The findings may also be relevant beyond chronic pain. Similar disruptions in communication between the immune and nervous systems appear to play a role in conditions such as Long COVID and ME/CFS.
As a metaphor for his research vision, Niels referred to a starling murmuration. Hundreds or even thousands of birds move together as a single dynamic system. Through a few simple rules, mutual trust and constant interaction, a complex yet organized pattern emerges.
According to Niels, the human body functions in much the same way. Chronic pain is not caused by a single cell, nerve, or damaged organ. It emerges from continuous communication between multiple systems that influence one another. The metaphor also applies to science itself. “Science derives its strength from a few essential principles: agility, trust and freedom to move, combined with elegantly simple rules.”
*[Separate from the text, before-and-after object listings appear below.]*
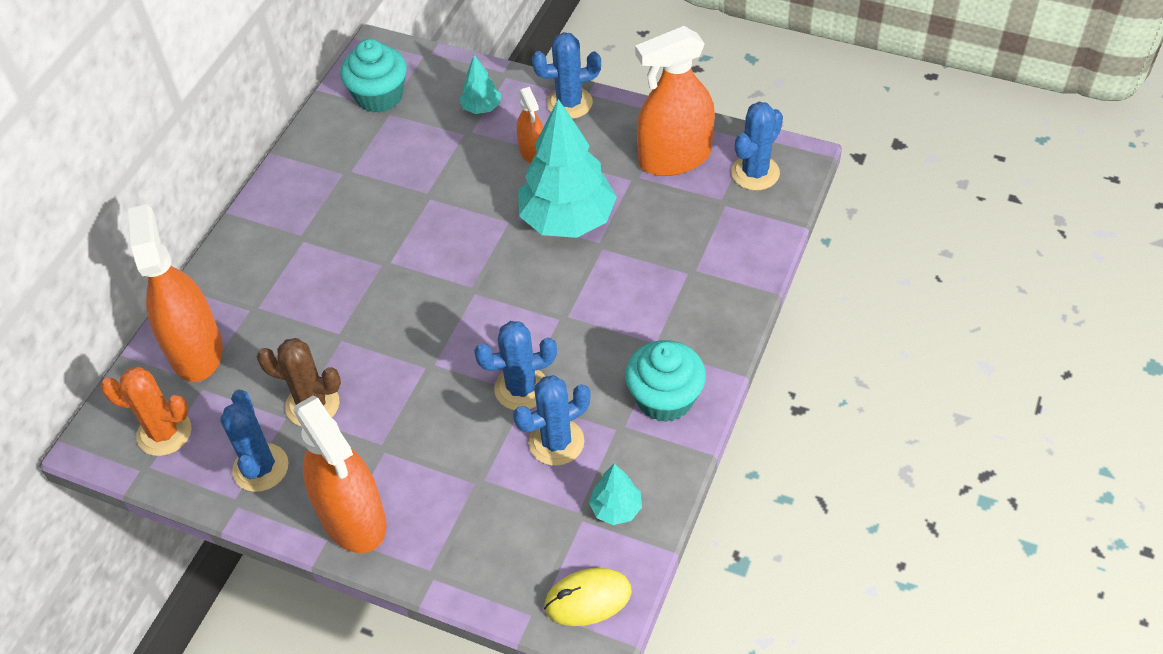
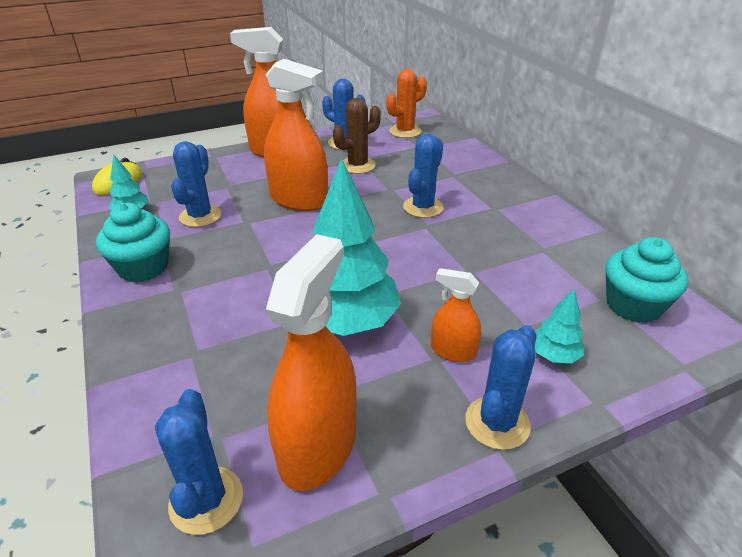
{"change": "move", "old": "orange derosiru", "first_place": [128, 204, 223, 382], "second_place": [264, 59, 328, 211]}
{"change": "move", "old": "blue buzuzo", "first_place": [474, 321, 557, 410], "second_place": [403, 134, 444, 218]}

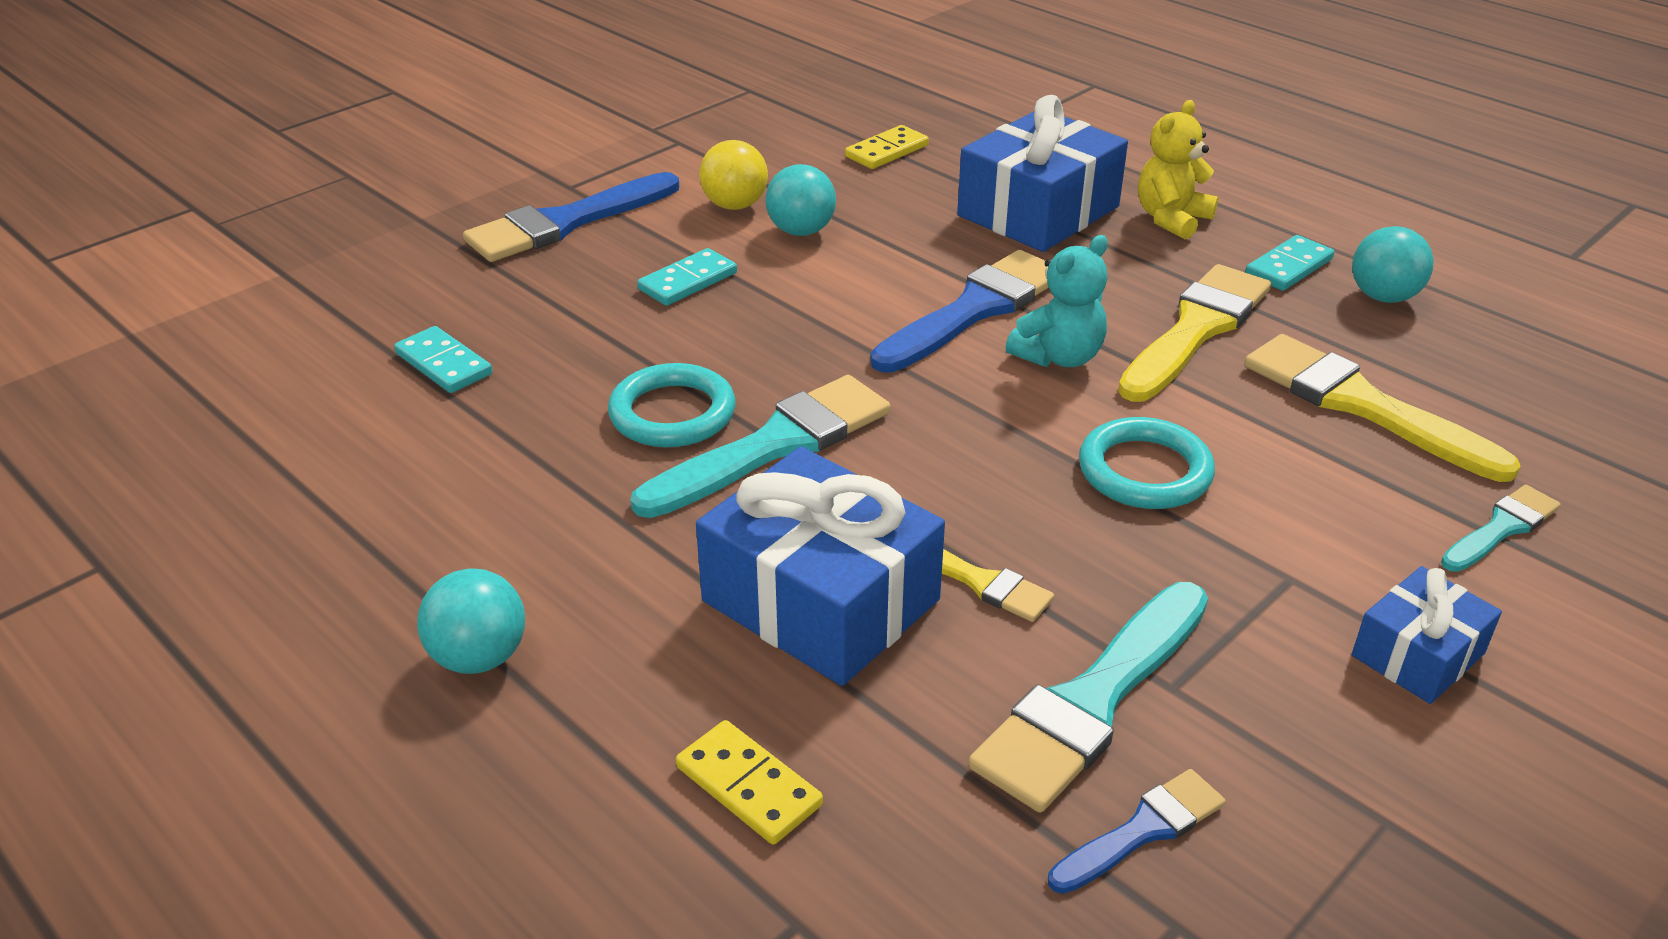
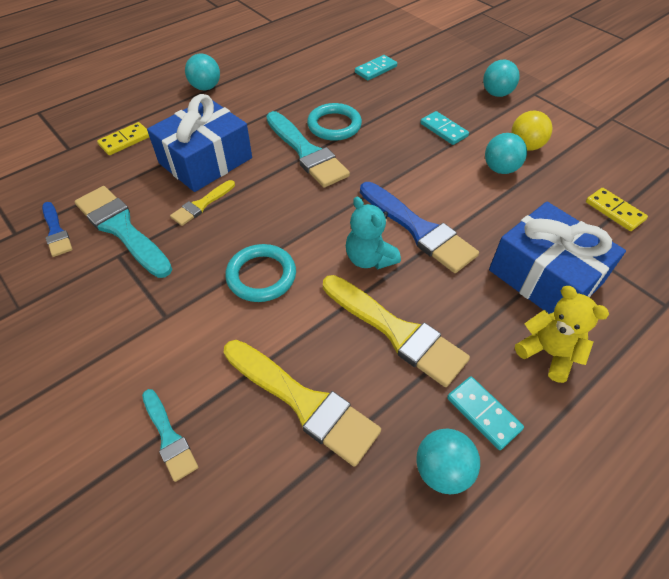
{"change": "delete", "old": "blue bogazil", "first_place": [1352, 566, 1502, 704]}
{"change": "replace", "old": "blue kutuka", "new": "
Through his chair in Neuroimmunology of Pain, part of the strategic research program Infection & Immunity at UMC Utrecht, Niels aims to further connect immunology, neuroscience and clinical care. As a principal investigator at the Center for Translational Immunology (CTI), he seeks to better understand how chronic pain develops, why it persists and how the body can actively switch pain off again. According to him, this requires a different perspective: one that looks beyond damaged nerves, inflamed joints or diseased organs, and focuses instead on the ongoing interaction between the systems that protect and restore the body.
At the same time, Niels sees that the way science is often organized today can actually slow down innovation. “We do, of course, need grant applications and careful review, but the balance has tipped too far. We ask for breakthroughs, yet sometimes organize research through 60-page grant proposals, very frequent interim reports and a high administrative burden.” In his view, this wastes valuable time and energy that are not spent on discovery. “Real science is precisely about deviating from the original plan when the data or an unexpected observation invite you to do so.”
He therefore advocates more compact applications, fewer reporting requirements and greater trust, to create space for serendipity, unexpected insights, and genuine innovation. “Chronic pain is not a one-way process,” Niels concludes. “It is a conversation between systems. If we can better understand that conversation, and collaborate across boundaries, we may learn how to switch pain off and ultimately break the cycle of chronic pain.”